Bring Back Our Girls Pronto

The disappearance of three young girls through kidnapping is a national emergency. It is a scary matter when, especially, the Police appear helpless in bringing them back to their parents.

This story is worrying and deserving of a major intervention, beyond a regional police command more so when public confidence in the police is beginning to wane rapidly.

An impression that the law enforcement system is unable to protect our girls against the backdrop of a seeming dawning of kidnapping in a relatively peaceful country as Ghana is enough to cause apprehension even in the most stoic.  

While we sympathise with the regional police command in the face of their near hopelessness in breaking the jinx surrounding the disappeared girls, the situation on our hands supersedes all other emotions.  

We demand results, especially, since there is a major suspect in their hands. If within the next couple of days the regional command is unable to extract valuable information that can lead to the rescue of our girls, the Criminal Investigations Department (CID) headquarters must take over the case and adopt a more effective direction.

With a bird in hand, the excuse of his not forthcoming with valuable information is untenable and therefore unacceptable. This excuse should not be originating from the Western Regional Police Command because it presupposes a state of hopelessness no wonder the suspect was able to outwit the agency and fled albeit briefly.

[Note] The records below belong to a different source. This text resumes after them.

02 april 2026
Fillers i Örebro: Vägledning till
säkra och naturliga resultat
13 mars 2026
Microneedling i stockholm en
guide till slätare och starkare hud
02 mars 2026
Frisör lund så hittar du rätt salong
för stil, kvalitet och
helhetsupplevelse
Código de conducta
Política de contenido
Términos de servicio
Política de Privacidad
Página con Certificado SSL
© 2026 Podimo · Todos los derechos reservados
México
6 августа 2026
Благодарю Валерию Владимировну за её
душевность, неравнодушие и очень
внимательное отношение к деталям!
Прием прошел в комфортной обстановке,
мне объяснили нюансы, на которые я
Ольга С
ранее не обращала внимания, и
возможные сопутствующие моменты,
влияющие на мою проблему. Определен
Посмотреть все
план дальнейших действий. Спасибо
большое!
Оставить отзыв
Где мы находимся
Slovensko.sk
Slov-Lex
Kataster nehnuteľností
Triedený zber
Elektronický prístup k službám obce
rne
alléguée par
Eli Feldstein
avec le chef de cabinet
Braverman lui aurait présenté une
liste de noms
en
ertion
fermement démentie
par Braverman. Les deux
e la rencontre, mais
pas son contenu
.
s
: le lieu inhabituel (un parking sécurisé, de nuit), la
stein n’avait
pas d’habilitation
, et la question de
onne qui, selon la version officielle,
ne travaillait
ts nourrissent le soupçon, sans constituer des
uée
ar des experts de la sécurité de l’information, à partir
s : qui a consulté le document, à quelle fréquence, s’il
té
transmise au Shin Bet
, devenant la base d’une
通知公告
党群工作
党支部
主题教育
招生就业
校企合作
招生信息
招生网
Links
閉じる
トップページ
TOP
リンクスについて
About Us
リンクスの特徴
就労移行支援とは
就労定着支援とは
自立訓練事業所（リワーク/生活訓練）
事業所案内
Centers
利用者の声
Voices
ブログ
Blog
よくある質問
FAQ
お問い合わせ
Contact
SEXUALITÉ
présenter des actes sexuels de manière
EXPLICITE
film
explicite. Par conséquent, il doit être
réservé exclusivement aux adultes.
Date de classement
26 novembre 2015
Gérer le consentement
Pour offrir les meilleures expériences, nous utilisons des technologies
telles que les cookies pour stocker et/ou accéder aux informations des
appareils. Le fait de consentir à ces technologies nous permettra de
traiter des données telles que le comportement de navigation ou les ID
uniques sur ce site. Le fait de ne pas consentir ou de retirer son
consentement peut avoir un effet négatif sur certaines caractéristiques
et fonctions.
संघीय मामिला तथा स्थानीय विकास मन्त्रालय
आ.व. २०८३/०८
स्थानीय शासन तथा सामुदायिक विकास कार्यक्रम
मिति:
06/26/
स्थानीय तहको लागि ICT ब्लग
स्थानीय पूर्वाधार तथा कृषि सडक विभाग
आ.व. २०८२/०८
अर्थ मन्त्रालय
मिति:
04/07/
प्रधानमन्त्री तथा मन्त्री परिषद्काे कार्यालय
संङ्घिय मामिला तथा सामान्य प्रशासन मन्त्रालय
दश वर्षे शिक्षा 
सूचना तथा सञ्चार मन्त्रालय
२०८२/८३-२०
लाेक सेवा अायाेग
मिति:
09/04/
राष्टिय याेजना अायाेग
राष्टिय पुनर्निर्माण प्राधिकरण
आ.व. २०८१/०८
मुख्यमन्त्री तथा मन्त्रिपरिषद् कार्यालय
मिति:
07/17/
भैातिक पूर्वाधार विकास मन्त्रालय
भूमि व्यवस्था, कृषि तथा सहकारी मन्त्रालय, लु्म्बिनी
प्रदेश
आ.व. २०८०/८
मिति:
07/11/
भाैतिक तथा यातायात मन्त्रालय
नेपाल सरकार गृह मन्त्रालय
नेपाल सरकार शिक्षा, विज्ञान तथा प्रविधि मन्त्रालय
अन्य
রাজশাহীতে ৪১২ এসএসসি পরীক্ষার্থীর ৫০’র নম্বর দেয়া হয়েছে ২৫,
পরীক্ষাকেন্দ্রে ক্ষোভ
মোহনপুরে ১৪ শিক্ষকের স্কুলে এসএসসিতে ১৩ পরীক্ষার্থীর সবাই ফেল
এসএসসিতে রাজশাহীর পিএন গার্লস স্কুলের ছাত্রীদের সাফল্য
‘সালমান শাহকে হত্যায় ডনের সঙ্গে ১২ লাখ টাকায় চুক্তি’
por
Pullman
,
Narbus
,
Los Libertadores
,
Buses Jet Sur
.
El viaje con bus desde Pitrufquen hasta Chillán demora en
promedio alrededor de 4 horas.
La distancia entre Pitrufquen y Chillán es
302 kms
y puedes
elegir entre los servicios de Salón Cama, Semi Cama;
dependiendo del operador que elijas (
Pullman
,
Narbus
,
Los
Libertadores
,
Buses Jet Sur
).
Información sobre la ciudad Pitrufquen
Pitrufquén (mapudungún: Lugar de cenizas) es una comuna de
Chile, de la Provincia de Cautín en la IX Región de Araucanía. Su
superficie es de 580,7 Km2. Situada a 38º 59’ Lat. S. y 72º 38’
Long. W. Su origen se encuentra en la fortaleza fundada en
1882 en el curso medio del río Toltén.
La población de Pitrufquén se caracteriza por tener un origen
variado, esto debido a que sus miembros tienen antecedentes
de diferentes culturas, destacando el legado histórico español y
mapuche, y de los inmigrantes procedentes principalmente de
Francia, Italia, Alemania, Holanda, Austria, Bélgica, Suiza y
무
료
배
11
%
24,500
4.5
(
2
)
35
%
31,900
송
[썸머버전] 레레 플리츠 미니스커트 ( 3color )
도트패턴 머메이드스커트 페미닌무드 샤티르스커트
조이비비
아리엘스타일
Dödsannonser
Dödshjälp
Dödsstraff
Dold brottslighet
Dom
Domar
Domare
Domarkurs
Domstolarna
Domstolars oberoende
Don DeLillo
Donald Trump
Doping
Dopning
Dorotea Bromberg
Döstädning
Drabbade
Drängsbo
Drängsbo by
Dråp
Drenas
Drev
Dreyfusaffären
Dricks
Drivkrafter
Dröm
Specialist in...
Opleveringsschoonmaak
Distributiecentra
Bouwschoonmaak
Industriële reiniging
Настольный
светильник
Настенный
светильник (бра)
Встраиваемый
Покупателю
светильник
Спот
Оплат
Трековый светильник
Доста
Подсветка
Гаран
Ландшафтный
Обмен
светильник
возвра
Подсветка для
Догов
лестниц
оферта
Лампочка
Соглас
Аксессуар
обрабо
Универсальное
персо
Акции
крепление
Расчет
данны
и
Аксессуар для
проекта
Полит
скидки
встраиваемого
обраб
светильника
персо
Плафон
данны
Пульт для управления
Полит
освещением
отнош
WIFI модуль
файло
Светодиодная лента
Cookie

Extracting such valuable information or leads is a skill, an attribute of every good cop in the CID. There is no time on our hands because the condition of the girls is very crucial. Since the suspect in the police custody is linked to an earlier kidnapping, he should be forced to release important information and not the chaff he is giving out now.  

The story would have been different were the suspect still at large after breaking cell earlier.

The police spokesperson for the region has assured us that they are doing so much to rescue the girls but their efforts have so far yielded no dividend. We are getting disappointed and even frustrated.

We dread the arrival into the country the Nigerian security malady of kidnappings which has rocked the country so badly that some highways have become too dangerous for the traveling public.

With the suspect in the hands of the police being a Nigerian, the fear is that the kidnapping trend is making a debut in the country. We must stop it now before it gains a foothold in a virgin land bereft of the security shortcoming. We are not used to such nonsense and would not allow it to land let gain a foothold.

Our girls must be safe come what may. All hands must be on deck.